“可我們皇兔一族在巔峰時期,可是第二梯隊妖族中的佼佼者。”
“這樣難道還說明不了問題嗎?”
黑霸天的這番話,簡直將詭辯二字發揮到了極致,他的這一套歪理邪說出口之后,別說他自己的屬下了,就連銀月皇兔一族中,一部分皇兔都隱隱覺得有點道理。
但很快他們就立刻回過神來。
邪法畢竟是邪法,無論再怎么詭辯,也改變不了其本質。
而且,當邪法一旦成為一個族群的主流,真正能夠獲益的僅僅只有上層的一小撮皇兔。
剩下的皇兔要么只能得到一點點好處,根本不足以改變命運,要么就會淪為黑霸天口中的廢物,成為其他皇兔晉升的血材。

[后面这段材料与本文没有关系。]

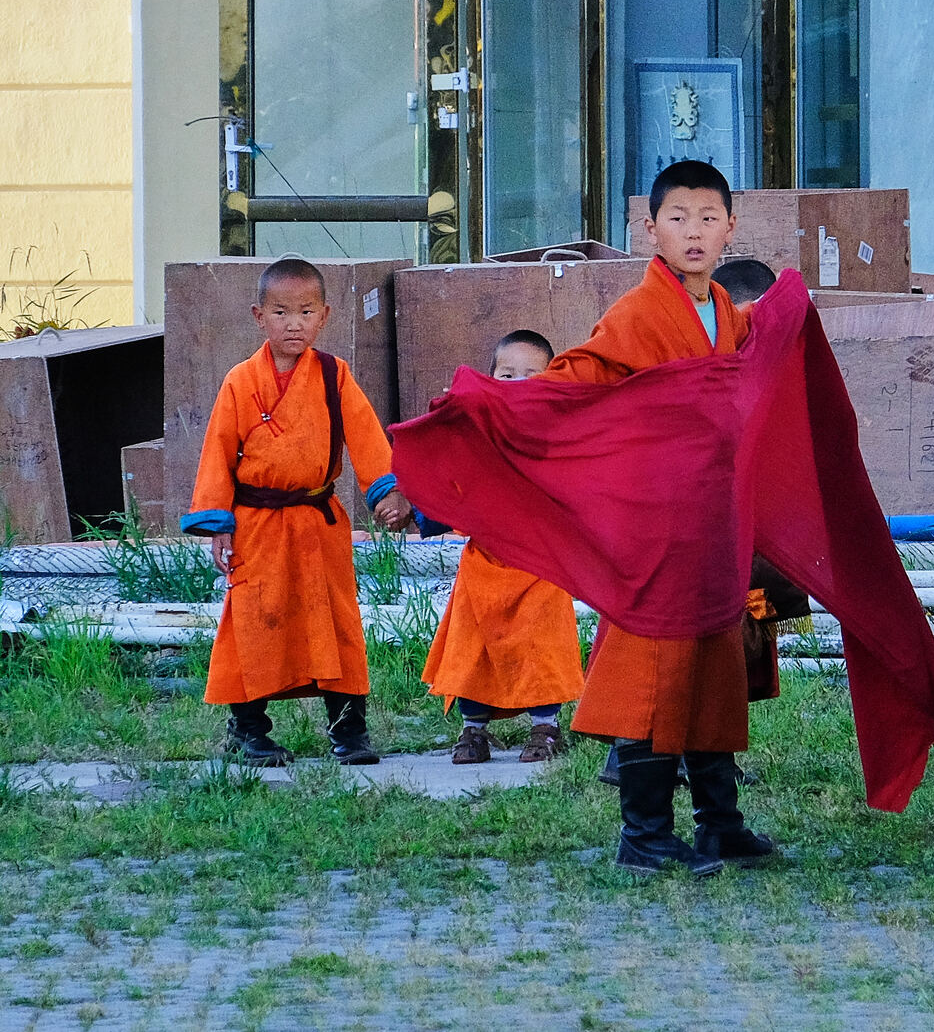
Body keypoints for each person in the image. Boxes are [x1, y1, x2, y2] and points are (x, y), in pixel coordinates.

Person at [544, 160, 776, 877]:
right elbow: (571, 383)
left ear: (731, 228)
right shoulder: (636, 314)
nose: (695, 232)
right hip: (655, 527)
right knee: (654, 672)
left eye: (709, 218)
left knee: (713, 671)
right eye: (678, 218)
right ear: (651, 229)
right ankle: (642, 832)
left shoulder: (730, 318)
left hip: (711, 523)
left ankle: (718, 823)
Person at [180, 257, 413, 766]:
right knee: (255, 621)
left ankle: (349, 731)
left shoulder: (334, 375)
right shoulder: (240, 381)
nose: (294, 323)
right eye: (281, 312)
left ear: (324, 316)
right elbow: (217, 451)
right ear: (258, 316)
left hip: (318, 522)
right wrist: (218, 525)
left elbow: (367, 436)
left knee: (336, 621)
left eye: (305, 311)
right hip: (256, 524)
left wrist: (387, 491)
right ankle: (246, 730)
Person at [419, 330, 585, 764]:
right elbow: (451, 483)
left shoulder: (559, 436)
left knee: (542, 647)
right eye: (506, 374)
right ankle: (473, 731)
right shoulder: (474, 431)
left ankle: (545, 727)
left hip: (541, 563)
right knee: (475, 651)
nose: (517, 383)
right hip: (484, 564)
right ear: (489, 377)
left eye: (531, 375)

真要是相信了他的這套說辭,才會落入無盡的萬丈深淵,再也爬不出來。
“黑霸天,你這惡徒,簡直就是個瘋子!”
“你這樣的畜生,竟然能成為黑金皇兔一族的族長,簡直是我皇兔一族的恥辱!”
白擎蒼被黑霸天的一番話氣得身體顫抖,右手指著黑霸天,仿佛險些就要忍不住出手了。
黑霸天冷笑道:“恥辱?我很早就明白了一個道理,這個世界終究還是強者才有話語權。”
“若是沒有實力,路邊的一條狗都能看不起你。”
“甚至就連原本屬于自己的女人,也能被其他人搶走。”
“你說這種情況下,我該怎么樣才能打破自身桎梏,成為真正的強者,將從前欺辱過我的人全部踩在腳下,狠狠地報復回來?”

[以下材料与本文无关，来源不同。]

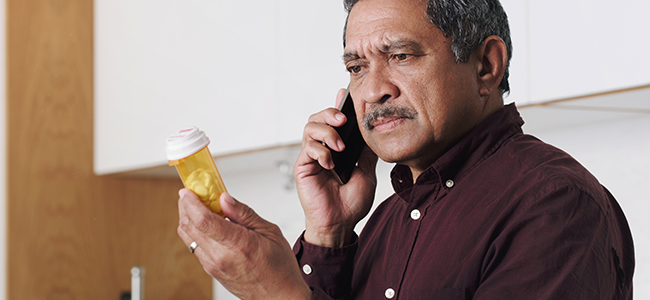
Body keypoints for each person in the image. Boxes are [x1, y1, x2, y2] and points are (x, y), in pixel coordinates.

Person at [177, 0, 635, 299]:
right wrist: (328, 236)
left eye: (401, 56)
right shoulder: (384, 221)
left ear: (486, 65)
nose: (372, 90)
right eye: (357, 66)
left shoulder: (554, 205)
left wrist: (278, 293)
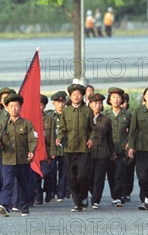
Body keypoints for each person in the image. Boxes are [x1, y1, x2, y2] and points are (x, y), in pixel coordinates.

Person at [0, 94, 37, 216]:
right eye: (11, 106)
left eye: (16, 106)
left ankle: (24, 206)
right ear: (7, 108)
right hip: (7, 160)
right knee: (7, 183)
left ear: (20, 108)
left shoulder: (27, 124)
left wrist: (31, 151)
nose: (14, 109)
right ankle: (5, 206)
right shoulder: (3, 124)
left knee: (23, 185)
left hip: (23, 159)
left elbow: (32, 139)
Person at [56, 84, 95, 212]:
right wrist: (59, 138)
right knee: (72, 178)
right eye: (73, 94)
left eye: (78, 94)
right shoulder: (66, 111)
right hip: (69, 149)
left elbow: (93, 129)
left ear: (82, 96)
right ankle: (77, 203)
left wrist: (91, 139)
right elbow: (62, 129)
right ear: (70, 96)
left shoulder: (87, 111)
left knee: (82, 176)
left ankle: (83, 196)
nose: (76, 96)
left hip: (84, 149)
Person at [105, 87, 131, 207]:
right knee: (111, 174)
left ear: (122, 100)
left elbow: (133, 131)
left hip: (122, 148)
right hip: (109, 149)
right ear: (109, 100)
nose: (116, 100)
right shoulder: (105, 114)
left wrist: (129, 143)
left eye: (118, 97)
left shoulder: (128, 114)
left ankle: (118, 195)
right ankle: (114, 196)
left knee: (120, 173)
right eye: (113, 97)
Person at [88, 93, 114, 209]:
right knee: (87, 176)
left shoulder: (106, 119)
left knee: (99, 177)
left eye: (100, 103)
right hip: (88, 152)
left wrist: (112, 151)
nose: (97, 106)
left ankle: (95, 200)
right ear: (90, 104)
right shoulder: (85, 118)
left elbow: (110, 137)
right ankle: (92, 193)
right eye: (95, 103)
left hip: (103, 152)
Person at [48, 91, 69, 202]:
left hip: (65, 147)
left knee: (64, 171)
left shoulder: (69, 114)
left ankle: (61, 193)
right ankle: (51, 191)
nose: (60, 105)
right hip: (52, 148)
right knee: (51, 171)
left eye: (62, 102)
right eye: (57, 102)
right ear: (53, 103)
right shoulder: (50, 115)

說著,黑霸天看向了對面的無數銀月皇兔,臉上帶著邪笑,話語之中充滿了誘惑。
“你們之中想必也不都是白擎蒼這樣的蠢貨吧?”
“剛剛聽了我的這些話,難道就不心動嗎?”
“我們所有的皇兔,原本從出生開始,就已經被固定了血脈。”
“有些時候,哪怕奮斗一生,也不如那些天驕修煉一個月。”
“有多少的慘劇不都是因為實力不足才發生的?”
“如今有一個突破自身血脈極限的機會就在眼前,你們難道就不心動?”
“我可以給你們承諾,倘若愿意投靠我,未來就可以擺脫被圈養的命運,同時還有機會分到血脈精粹突破自身修為極限。”
“如此一來,我皇兔一族人人都會成為強者,這樣豈不是比苦苦等待一個所謂的始祖級天驕更好?”
“命運終究還是要掌握在自己手中!”
黑霸天此時就像一個天生擁有詭辯能力的專家,一個個誘惑的話語通過靈氣傳遍整個銀月皇兔大軍,隊伍里的皇兔們頓時臉色一變。
在這之中,難免會有一些曾經有過特殊經歷,因而對誘惑心動的皇兔。